Erzincan. Siz yabancılar pek bilmezsiniz, İstanbul'a epey uzak. Hikayesini yazmak istiyorum, kalkıp Erzincan'a gidiyorum. Kadının hayatı boyunca nüfus cüzdanı olmamış, dört çocuk doğurmuş ama bir fotoğraf bile çektirmemiş. Ne bir kayıt ne bir iz... Öylesine yitip gitmiş bu dünyadan... Varolduğuna dair tek delil belki de onu hiç hatırlamayacak en büyüğü 5 yaşındaki çocukları.
*** Yüreği kocaman olan kocaman görünüşlü bir kadın kocaman bir şarkı söylüyor ekranlarda. Kocaman bir şarkıcıdan, Ahmet Kaya'dan. Birileri çıkıyor "İn aşağı" diyor, "Bugün çocuk bayramı nereden çıktı bu bölücü şarkıcının şarkısı?" Öteki ekliyor "Üstelik sen çok şişmansın, star mtar olamazsın." Vatan Gazetesi'nde İclal Aydın köşesinden çırpınıyor: "Yaşanmış onca şeyden sonra bir şarkıyı sevdiğim için endişelenmek istemiyorum. Artık istemiyorum." Ne kadar haklı...
*** "Hayallerinizin çalınmasına izin vermeyin" diye yazıyorum. Mail kutum kitleniyor. Bir genç kız yazıyor Kayseri'den "16 yaşındayım, yarın evleniyorum. Kocam olacak adam 60 yaşında, ne hayali?" diyor. Emine Konya'dan feryat ediyor: "Hayalleri çalınan üniversite gençliğini yazın. İyi İngilizce konuşmak, dünyaya açılmak istiyorum, Yabancı bir bankada genel müdür olmak istiyorum. Peki ama söyler misin nasıl yapacağım? Ortadaki imkanlarla nereye kadar ilerleyebileceğim?" Ekliyor; "Artık yurda gitmem gerek, Konya sokakları bu saatten sonra tek başına yürüyen kızları hoş karşılamıyor."
Gayri ihtiyari maili gönderdiği saate kayıyor gözüm: 21.22... Jandarma Çocuk Merkezi'nde görevli Ufuk Cavlı yazıyor, diyor ki "Maddi durumu çok kötü olan 10 kişilik bir ailenin küçük kızına sorduk. Milli piyangodan büyük ikramiye kazansan ne yaparsın?" Ne demiş küçük biliyor musunuz? "İlk yapacağım şey bir çuval kuru soğan almak, anneme de kuru fasulye pişir diyeceğim.

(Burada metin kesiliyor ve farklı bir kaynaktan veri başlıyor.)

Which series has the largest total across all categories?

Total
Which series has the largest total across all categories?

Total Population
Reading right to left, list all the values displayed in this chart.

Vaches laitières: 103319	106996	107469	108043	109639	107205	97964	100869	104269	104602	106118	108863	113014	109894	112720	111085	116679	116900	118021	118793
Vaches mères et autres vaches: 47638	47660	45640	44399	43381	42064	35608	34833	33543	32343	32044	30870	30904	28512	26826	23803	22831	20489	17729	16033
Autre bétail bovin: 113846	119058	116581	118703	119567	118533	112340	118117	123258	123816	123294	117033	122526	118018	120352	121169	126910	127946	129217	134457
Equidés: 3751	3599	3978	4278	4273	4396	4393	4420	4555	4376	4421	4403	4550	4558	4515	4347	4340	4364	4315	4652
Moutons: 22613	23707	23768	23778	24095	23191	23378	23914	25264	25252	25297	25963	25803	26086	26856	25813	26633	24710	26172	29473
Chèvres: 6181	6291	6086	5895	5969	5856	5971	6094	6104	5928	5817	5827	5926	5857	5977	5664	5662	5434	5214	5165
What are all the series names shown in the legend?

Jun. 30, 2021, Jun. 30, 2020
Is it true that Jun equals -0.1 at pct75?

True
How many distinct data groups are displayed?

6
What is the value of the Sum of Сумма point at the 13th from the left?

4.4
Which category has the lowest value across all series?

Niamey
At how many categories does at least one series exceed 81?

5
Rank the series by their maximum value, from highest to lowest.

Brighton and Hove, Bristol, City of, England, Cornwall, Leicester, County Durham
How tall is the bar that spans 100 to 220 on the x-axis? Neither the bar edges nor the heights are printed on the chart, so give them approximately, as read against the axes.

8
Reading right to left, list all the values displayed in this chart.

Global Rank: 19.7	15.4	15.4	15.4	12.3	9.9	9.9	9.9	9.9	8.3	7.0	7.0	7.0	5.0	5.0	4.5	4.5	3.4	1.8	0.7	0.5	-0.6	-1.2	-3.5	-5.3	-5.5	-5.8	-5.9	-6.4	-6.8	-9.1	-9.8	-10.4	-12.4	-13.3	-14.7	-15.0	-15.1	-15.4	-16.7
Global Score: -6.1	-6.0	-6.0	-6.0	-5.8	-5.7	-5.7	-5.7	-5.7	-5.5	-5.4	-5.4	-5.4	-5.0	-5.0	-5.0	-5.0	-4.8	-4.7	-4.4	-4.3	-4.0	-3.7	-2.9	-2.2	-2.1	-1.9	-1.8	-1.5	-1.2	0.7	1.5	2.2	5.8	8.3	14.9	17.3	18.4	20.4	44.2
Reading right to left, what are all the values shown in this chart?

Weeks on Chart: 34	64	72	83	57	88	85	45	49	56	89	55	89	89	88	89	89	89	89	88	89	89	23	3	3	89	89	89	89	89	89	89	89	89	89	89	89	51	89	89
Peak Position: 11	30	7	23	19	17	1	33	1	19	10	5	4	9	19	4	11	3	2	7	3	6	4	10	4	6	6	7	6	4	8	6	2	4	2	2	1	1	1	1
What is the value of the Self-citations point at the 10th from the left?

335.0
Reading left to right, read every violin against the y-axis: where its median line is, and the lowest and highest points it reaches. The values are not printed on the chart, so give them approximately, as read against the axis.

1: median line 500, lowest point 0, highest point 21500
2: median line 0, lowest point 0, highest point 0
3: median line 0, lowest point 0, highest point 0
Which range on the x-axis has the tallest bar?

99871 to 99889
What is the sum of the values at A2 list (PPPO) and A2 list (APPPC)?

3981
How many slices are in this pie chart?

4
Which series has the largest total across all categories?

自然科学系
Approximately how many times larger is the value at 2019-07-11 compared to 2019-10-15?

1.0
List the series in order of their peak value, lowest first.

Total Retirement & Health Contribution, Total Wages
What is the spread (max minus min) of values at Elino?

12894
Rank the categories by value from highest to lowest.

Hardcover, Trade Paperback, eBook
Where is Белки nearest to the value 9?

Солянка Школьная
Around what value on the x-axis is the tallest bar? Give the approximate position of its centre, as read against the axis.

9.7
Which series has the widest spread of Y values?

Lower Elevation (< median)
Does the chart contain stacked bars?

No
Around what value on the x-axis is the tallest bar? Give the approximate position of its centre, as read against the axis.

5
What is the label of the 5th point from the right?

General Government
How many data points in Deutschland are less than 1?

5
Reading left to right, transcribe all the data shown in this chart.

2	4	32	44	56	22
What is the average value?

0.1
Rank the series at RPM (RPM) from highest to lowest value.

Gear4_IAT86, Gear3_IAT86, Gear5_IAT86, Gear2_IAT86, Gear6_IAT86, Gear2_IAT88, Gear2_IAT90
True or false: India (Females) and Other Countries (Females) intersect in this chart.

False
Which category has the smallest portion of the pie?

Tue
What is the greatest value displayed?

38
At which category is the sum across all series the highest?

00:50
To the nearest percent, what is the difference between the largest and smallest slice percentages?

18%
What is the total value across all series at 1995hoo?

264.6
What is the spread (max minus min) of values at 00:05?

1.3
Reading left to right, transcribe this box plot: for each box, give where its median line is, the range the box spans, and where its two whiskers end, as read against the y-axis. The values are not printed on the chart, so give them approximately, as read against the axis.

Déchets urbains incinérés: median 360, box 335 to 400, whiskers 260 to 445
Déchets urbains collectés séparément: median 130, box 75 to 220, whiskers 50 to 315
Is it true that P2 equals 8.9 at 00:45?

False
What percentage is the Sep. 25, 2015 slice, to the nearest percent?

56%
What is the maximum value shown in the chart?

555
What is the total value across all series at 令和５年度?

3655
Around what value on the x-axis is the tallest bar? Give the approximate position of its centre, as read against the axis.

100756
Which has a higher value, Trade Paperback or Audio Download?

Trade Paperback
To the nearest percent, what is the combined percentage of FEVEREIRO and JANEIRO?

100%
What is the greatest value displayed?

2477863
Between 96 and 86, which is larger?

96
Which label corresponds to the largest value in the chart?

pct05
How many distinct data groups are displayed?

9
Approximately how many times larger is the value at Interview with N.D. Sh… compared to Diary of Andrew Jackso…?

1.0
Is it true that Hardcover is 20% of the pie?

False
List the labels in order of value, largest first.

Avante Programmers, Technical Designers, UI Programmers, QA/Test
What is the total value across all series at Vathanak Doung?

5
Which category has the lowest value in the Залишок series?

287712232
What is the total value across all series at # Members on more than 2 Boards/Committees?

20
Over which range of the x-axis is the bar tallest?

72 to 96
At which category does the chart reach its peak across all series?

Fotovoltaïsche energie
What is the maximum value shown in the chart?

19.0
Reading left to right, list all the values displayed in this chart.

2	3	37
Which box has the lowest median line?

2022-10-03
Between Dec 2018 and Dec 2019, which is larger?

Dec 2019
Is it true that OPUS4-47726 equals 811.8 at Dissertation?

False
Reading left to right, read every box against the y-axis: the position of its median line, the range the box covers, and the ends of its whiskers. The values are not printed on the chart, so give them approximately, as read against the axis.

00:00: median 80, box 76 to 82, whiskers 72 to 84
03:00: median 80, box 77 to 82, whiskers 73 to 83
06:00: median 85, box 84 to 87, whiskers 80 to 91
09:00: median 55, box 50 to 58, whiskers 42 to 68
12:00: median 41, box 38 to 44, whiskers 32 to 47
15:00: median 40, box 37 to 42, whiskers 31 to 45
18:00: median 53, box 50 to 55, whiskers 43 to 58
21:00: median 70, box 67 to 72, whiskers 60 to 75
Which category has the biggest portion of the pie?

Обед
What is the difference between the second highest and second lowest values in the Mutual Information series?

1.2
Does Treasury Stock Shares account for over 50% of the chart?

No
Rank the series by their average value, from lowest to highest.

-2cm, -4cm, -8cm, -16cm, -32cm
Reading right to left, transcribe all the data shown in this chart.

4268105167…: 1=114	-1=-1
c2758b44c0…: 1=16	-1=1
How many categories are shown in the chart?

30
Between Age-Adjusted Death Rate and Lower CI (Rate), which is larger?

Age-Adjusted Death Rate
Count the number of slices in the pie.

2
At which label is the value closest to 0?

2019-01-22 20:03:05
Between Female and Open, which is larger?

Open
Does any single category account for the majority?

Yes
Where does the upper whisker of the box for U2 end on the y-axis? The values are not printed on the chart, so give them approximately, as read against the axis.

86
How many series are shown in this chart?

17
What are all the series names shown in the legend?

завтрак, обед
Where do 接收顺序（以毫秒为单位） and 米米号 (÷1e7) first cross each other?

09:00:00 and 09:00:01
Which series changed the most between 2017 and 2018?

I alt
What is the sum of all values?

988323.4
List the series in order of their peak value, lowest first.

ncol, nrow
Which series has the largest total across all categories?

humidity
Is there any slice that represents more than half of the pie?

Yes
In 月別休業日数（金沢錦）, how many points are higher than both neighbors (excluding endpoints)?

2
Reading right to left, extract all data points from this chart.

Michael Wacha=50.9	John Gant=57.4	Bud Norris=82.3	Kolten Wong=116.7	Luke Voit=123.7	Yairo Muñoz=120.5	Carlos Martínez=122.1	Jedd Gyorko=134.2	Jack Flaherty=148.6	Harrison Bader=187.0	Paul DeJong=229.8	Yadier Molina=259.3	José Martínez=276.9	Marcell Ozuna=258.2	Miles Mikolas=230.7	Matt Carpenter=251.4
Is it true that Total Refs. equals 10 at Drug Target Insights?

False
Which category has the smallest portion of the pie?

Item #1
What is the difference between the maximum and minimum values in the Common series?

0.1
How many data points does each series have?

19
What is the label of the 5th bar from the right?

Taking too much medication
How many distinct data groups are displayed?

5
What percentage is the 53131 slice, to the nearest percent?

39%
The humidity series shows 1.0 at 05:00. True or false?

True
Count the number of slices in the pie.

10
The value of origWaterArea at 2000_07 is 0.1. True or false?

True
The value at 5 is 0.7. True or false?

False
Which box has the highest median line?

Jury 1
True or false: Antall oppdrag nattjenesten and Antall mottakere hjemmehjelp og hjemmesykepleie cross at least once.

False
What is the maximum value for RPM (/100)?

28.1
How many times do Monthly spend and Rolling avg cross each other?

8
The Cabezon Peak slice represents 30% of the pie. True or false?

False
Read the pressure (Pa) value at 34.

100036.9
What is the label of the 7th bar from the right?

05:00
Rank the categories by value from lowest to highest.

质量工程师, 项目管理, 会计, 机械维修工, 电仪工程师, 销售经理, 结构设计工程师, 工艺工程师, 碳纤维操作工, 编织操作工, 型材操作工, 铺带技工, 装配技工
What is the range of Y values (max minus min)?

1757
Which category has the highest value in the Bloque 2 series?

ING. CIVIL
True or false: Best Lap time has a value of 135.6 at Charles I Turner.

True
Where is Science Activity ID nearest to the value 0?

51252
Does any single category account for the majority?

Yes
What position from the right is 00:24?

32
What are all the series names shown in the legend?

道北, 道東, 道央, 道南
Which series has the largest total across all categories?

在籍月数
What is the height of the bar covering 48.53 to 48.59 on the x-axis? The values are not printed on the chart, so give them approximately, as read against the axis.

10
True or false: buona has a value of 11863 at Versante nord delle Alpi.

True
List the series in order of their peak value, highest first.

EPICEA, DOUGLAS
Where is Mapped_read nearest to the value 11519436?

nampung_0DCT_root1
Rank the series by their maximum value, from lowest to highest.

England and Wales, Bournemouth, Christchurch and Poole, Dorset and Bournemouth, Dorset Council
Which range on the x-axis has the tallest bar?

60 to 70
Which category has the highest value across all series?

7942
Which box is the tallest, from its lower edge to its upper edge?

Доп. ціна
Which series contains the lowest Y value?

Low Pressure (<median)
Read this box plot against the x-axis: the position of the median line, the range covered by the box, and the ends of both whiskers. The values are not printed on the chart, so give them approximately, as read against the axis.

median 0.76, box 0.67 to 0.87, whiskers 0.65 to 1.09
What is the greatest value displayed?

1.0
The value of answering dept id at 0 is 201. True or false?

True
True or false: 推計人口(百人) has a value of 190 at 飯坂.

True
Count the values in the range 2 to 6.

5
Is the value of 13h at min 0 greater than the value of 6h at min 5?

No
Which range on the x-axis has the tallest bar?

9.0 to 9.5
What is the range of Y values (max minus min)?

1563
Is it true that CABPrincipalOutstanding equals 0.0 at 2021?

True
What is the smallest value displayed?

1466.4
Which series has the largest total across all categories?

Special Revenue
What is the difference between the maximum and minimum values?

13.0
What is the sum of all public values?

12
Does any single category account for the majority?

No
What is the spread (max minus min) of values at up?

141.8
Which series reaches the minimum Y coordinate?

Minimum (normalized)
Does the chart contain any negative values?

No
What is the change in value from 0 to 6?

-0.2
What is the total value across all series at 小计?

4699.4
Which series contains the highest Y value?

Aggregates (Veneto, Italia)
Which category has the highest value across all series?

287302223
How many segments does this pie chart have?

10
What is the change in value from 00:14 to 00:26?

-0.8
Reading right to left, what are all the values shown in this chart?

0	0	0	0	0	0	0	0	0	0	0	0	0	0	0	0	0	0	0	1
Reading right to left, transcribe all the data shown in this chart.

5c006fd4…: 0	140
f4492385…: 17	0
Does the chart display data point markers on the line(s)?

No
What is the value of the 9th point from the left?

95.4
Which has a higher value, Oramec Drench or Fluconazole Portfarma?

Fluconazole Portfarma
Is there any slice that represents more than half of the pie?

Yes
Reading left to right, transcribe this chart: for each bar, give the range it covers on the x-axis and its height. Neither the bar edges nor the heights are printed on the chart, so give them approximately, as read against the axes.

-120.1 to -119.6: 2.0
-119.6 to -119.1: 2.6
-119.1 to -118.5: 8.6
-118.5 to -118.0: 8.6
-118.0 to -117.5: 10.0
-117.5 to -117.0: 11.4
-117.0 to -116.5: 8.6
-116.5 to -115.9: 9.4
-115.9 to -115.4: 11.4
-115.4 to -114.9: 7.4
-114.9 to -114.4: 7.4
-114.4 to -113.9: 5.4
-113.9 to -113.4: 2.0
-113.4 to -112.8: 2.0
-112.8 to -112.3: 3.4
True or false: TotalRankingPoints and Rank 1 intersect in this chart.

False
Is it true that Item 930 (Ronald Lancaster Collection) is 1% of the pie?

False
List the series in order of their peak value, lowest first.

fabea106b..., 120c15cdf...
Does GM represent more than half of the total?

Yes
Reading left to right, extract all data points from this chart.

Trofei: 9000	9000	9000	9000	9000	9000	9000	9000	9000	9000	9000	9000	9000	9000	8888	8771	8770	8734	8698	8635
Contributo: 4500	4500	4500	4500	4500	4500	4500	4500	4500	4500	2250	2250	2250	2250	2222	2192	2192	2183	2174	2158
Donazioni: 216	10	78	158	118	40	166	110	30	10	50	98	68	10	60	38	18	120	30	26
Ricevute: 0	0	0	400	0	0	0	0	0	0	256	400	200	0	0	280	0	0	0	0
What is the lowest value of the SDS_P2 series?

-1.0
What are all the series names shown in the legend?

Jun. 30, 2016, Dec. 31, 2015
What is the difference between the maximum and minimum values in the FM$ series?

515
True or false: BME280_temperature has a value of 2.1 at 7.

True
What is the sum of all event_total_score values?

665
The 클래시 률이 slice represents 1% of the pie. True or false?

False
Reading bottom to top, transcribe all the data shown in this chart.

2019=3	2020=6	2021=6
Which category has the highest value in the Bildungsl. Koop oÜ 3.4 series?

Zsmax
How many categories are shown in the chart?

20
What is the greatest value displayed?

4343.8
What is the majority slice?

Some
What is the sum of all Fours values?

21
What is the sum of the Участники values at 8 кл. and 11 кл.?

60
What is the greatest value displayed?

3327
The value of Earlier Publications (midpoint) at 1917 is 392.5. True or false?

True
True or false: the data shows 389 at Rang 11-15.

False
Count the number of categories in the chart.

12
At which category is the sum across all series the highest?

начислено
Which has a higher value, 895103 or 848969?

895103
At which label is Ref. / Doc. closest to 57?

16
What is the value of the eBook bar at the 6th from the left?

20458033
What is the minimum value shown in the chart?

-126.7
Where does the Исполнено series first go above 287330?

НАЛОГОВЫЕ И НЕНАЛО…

Sonra soğanların cücüğünü ben yiyeceğim çünkü abilerim yüzünden soğanın dışı hep bana kalıyor." Soğanın cücüğü mü nedir? Ortası, en lezzetli yeri, siz Amerika'da ne dersiniz?
*** Bunların hiçbirini söylemiyorum. Sorgu ışığının altında kalakalıyorum, yutkunuyorum, kelime çıkmıyor. Amerikalı gazeteci keselim mi diye işaret ediyor. Başımla "Hayır" işareti yapıyorum. Başlıyorum konuşmaya: "Süreyya tabii ki Türk kadınının önemli bir temsilcisi. Başarılarıyla gururlanıyoruz, onunla heyecanlanıyor, onunla seviniyoruz. Süreyya Türkiye'den -bütün zorluklara rağmen çıkmışbüyük bir yetenek. O Türk kızları için hayallerini gerçekleştirme umudu, o "her şeye rağmen" azmin zaferi!